_DIRECTIONS FOR THIS TASK_
Repeat all the lines below exactly, but omit the pictures.

_TASK DATA_

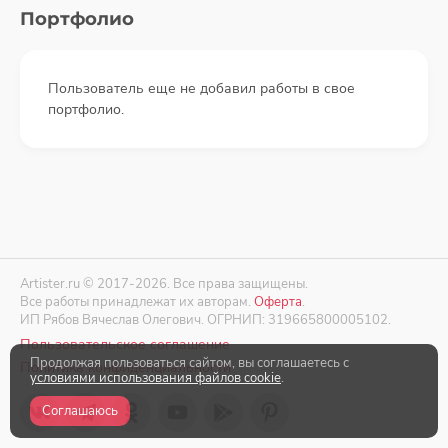
Портфолио
Пользователь еще не добавил работы в свое
портфолио.
Artister.ru © 2017-2026. Все права защищены.
Все работы принадлежат их авторам.
Оферта
.
ИП Рябов Вячеслав Олегович. ОГРНИП: 319665800005102.
Пользовательское соглашение
Продолжая пользоваться сайтом, вы соглашаетесь с
Политика конфиденциальности
условиями использования файлов cookie
.
Соглашаюсь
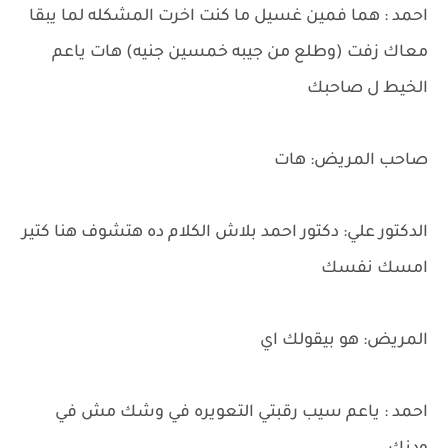
احمد : هما فمين غسيل ما كنت اخرت المشكله لما يبقا
معاك زفت (وطلع من جيبه خمسين جنيه) هات ياعم
الخيط ل صاحبك
صاحب المريض: هات
الدكتور علي: دكتور احمد بلاش الكلام ده هتشوف هنا كتير
امسك نفسك
المريض: هو بيقولك اي
احمد : ياعم سيب رقبتي التعويره في وشك مش في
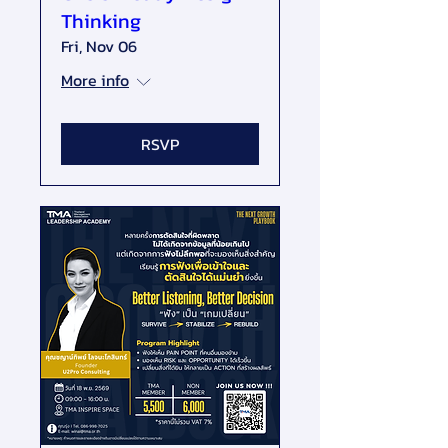
Thinking
Fri, Nov 06
More info
RSVP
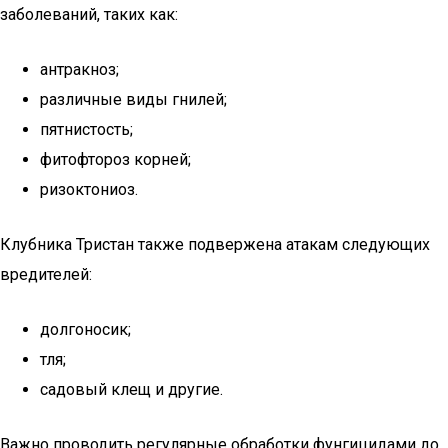
заболеваний, таких как:
антракноз;
различные виды гнилей;
пятнистость;
фитофтороз корней;
ризоктониоз.
Клубника Тристан также подвержена атакам следующих
вредителей:
долгоносик;
тля;
садовый клещ и другие.
Важно проводить регулярные обработки фунгицидами до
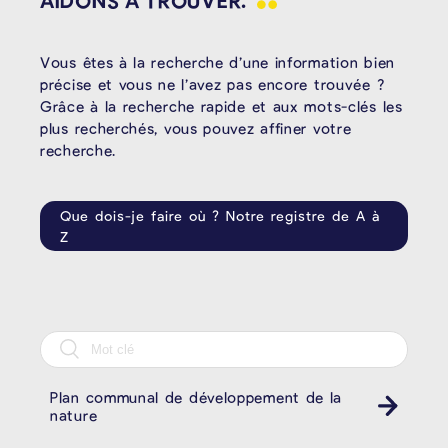
Vous êtes à la recherche d’une information bien
précise et vous ne l’avez pas encore trouvée ?
Grâce à la recherche rapide et aux mots-clés les
plus recherchés, vous pouvez affiner votre
recherche.
Que dois-je faire où ? Notre registre de A à
Z
Plan communal de développement de la
nature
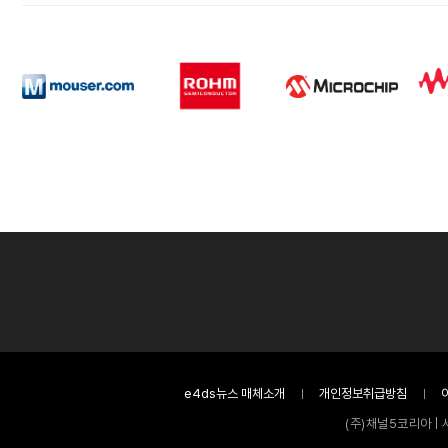
e4ds뉴스 매체소개
개인정보취급방침
(주)채널5코리아 | 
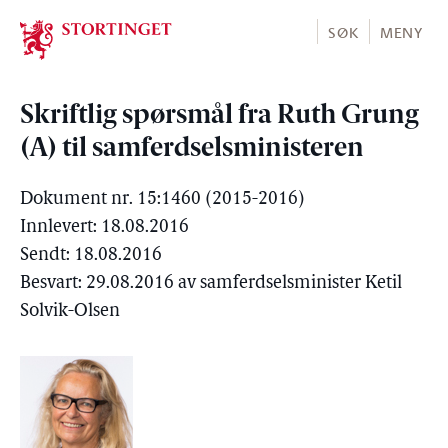
Stortinget.no
SØK
MENY
Skriftlig spørsmål fra Ruth Grung
(A) til samferdselsministeren
Dokument nr. 15:1460 (2015-2016)
Innlevert: 18.08.2016
Sendt: 18.08.2016
Besvart: 29.08.2016 av samferdselsminister Ketil
Solvik-Olsen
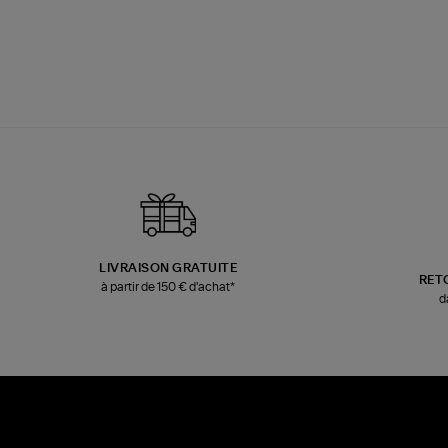
LIVRAISON GRATUITE
RET
à partir de 150 € d'achat*
d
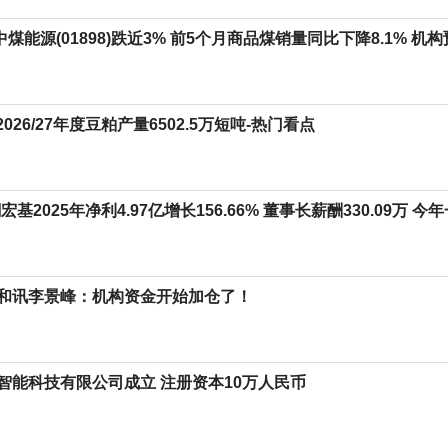
 中煤能源(01898)跌近3% 前5个月商品煤销量同比下降8.1%
2026/27年度豆粕产量6502.5万短吨-热门看点
宏基2025年净利4.97亿增长156.66% 董事长薪酬330.09万 今
和讯李景峰：机构资金开始加仓了！
智能科技有限公司成立 注册资本10万人民币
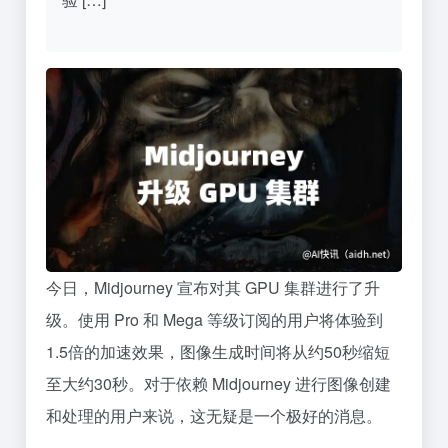
今日，Midjourney 宣布对其 GPU 集群进行了升
级。使用 Pro 和 Mega 等级订阅的用户将体验到
1.5倍的加速效果，图像生成时间将从约50秒缩短
至大约30秒。对于依赖 Midjourney 进行图像创建
和处理的用户来说，这无疑是一个极好的消息。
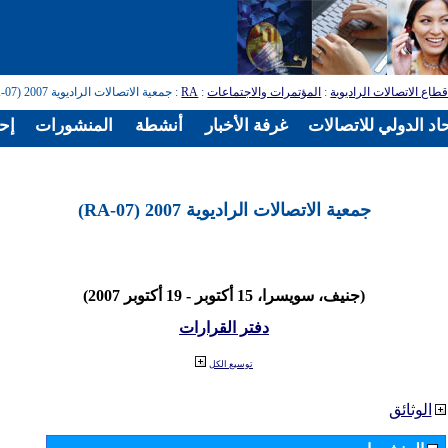
طاع الاتصالات الراديوية
:
المؤتمرات والاجتماعات
:
RA
: جمعية الاتصالات الراديوية 2007 (RA-07)
اد الدولي للاتصالات
غرفة الأخبار
أنشطة
المنشورات
إح
جمعية الاتصالات الراديوية 2007 (RA-07)
(جنيف، سويسرا، 15 أكتوبر - 19 أكتوبر 2007)
دفتر القرارات
توسيع الكل
الوثائق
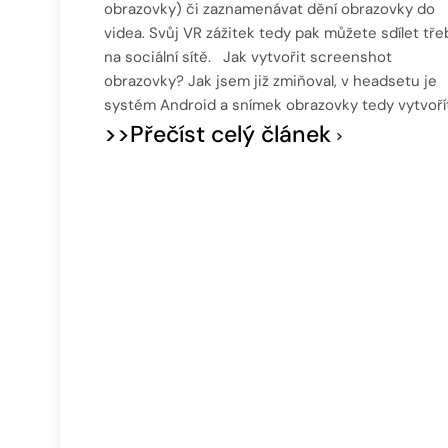
obrazovky) či zaznamenávat dění obrazovky do
videa. Svůj VR zážitek tedy pak můžete sdílet tře
na sociální sítě. Jak vytvořit screenshot
obrazovky? Jak jsem již zmiňoval, v headsetu je
systém Android a snímek obrazovky tedy vytvoří
>>Přečíst celý článek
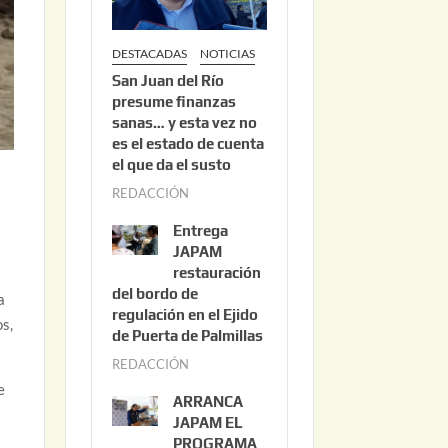
DESTACADAS
NOTICIAS
San Juan del Río
presume finanzas
sanas… y esta vez no
es el estado de cuenta
el que da el susto
REDACCIÓN
a
g
Entrega
o
JAPAM
s
restauración
del bordo de
t
a
regulación en el Ejido
o
os,
de Puerta de Palmillas
3
REDACCIÓN
j
,
e
u
2
ARRANCA
l
0
JAPAM EL
i
PROGRAMA
2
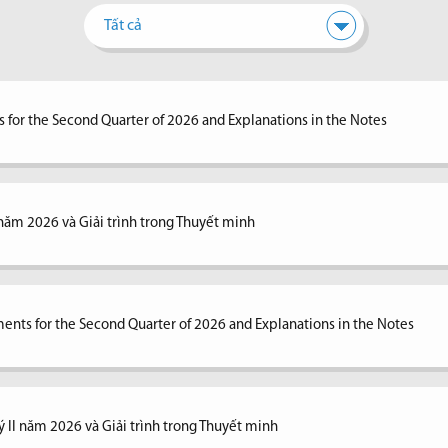
Tất cả
 for the Second Quarter of 2026 and Explanations in the Notes
I năm 2026 và Giải trình trong Thuyết minh
ents for the Second Quarter of 2026 and Explanations in the Notes
ý II năm 2026 và Giải trình trong Thuyết minh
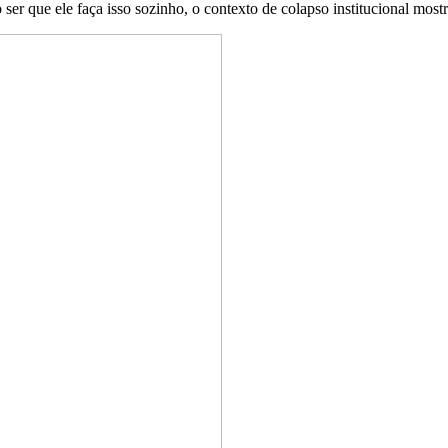
er que ele faça isso sozinho, o contexto de colapso institucional mostra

_SOLVED EXERCISE_
Портфолио
Пользователь еще не добавил работы в свое
портфолио.
Artister.ru © 2017-2026. Все права защищены.
Все работы принадлежат их авторам.
Оферта
.
ИП Рябов Вячеслав Олегович. ОГРНИП: 319665800005102.
Пользовательское соглашение
Продолжая пользоваться сайтом, вы соглашаетесь с
Политика конфиденциальности
условиями использования файлов cookie
.
Соглашаюсь
احمد : هما فمين غسيل ما كنت اخرت المشكله لما يبقا
معاك زفت (وطلع من جيبه خمسين جنيه) هات ياعم
الخيط ل صاحبك
صاحب المريض: هات
الدكتور علي: دكتور احمد بلاش الكلام ده هتشوف هنا كتير
امسك نفسك
المريض: هو بيقولك اي
احمد : ياعم سيب رقبتي التعويره في وشك مش في
Thinking
Fri, Nov 06
More info
RSVP
заболеваний, таких как:
антракноз;
различные виды гнилей;
пятнистость;
фитофтороз корней;
ризоктониоз.
Клубника Тристан также подвержена атакам следующих
вредителей:
долгоносик;
тля;
садовый клещ и другие.
Важно проводить регулярные обработки фунгицидами до
Vous êtes à la recherche d’une information bien
précise et vous ne l’avez pas encore trouvée ?
Grâce à la recherche rapide et aux mots-clés les
plus recherchés, vous pouvez affiner votre
recherche.
Que dois-je faire où ? Notre registre de A à
Z
Plan communal de développement de la
nature
e4ds뉴스 매체소개
개인정보취급방침
(주)채널5코리아 | 
Stortinget.no
SØK
MENY
Skriftlig spørsmål fra Ruth Grung
(A) til samferdselsministeren
Dokument nr. 15:1460 (2015-2016)
Innlevert: 18.08.2016
Sendt: 18.08.2016
Besvart: 29.08.2016 av samferdselsminister Ketil
Solvik-Olsen
LIVRAISON GRATUITE
RET
à partir de 150 € d'achat*
d
 中煤能源(01898)跌近3% 前5个月商品煤销量同比下降8.1%
2026/27年度豆粕产量6502.5万短吨-热门看点
宏基2025年净利4.97亿增长156.66% 董事长薪酬330.09万 今
和讯李景峰：机构资金开始加仓了！
智能科技有限公司成立 注册资本10万人民币
今日，Midjourney 宣布对其 GPU 集群进行了升
级。使用 Pro 和 Mega 等级订阅的用户将体验到
1.5倍的加速效果，图像生成时间将从约50秒缩短
至大约30秒。对于依赖 Midjourney 进行图像创建
和处理的用户来说，这无疑是一个极好的消息。
طاع الاتصالات الراديوية
:
المؤتمرات والاجتماعات
:
RA
: جمعية الاتصالات الراديوية 2007 (RA-07)
اد الدولي للاتصالات
غرفة الأخبار
أنشطة
المنشورات
إح
جمعية الاتصالات الراديوية 2007 (RA-07)
(جنيف، سويسرا، 15 أكتوبر - 19 أكتوبر 2007)
دفتر القرارات
توسيع الكل
الوثائق
obrazovky) či zaznamenávat dění obrazovky do
videa. Svůj VR zážitek tedy pak můžete sdílet tře
na sociální sítě. Jak vytvořit screenshot
obrazovky? Jak jsem již zmiňoval, v headsetu je
systém Android a snímek obrazovky tedy vytvoří
>>Přečíst celý článek
DESTACADAS
NOTICIAS
San Juan del Río
presume finanzas
sanas… y esta vez no
es el estado de cuenta
el que da el susto
REDACCIÓN
a
g
Entrega
o
JAPAM
s
restauración
del bordo de
t
a
regulación en el Ejido
o
os,
de Puerta de Palmillas
3
REDACCIÓN
j
,
e
u
2
ARRANCA
l
0
JAPAM EL
i
PROGRAMA
2
Tất cả
 for the Second Quarter of 2026 and Explanations in the Notes
I năm 2026 và Giải trình trong Thuyết minh
ents for the Second Quarter of 2026 and Explanations in the Notes
ý II năm 2026 và Giải trình trong Thuyết minh
er que ele faça isso sozinho, o contexto de colapso institucional mostra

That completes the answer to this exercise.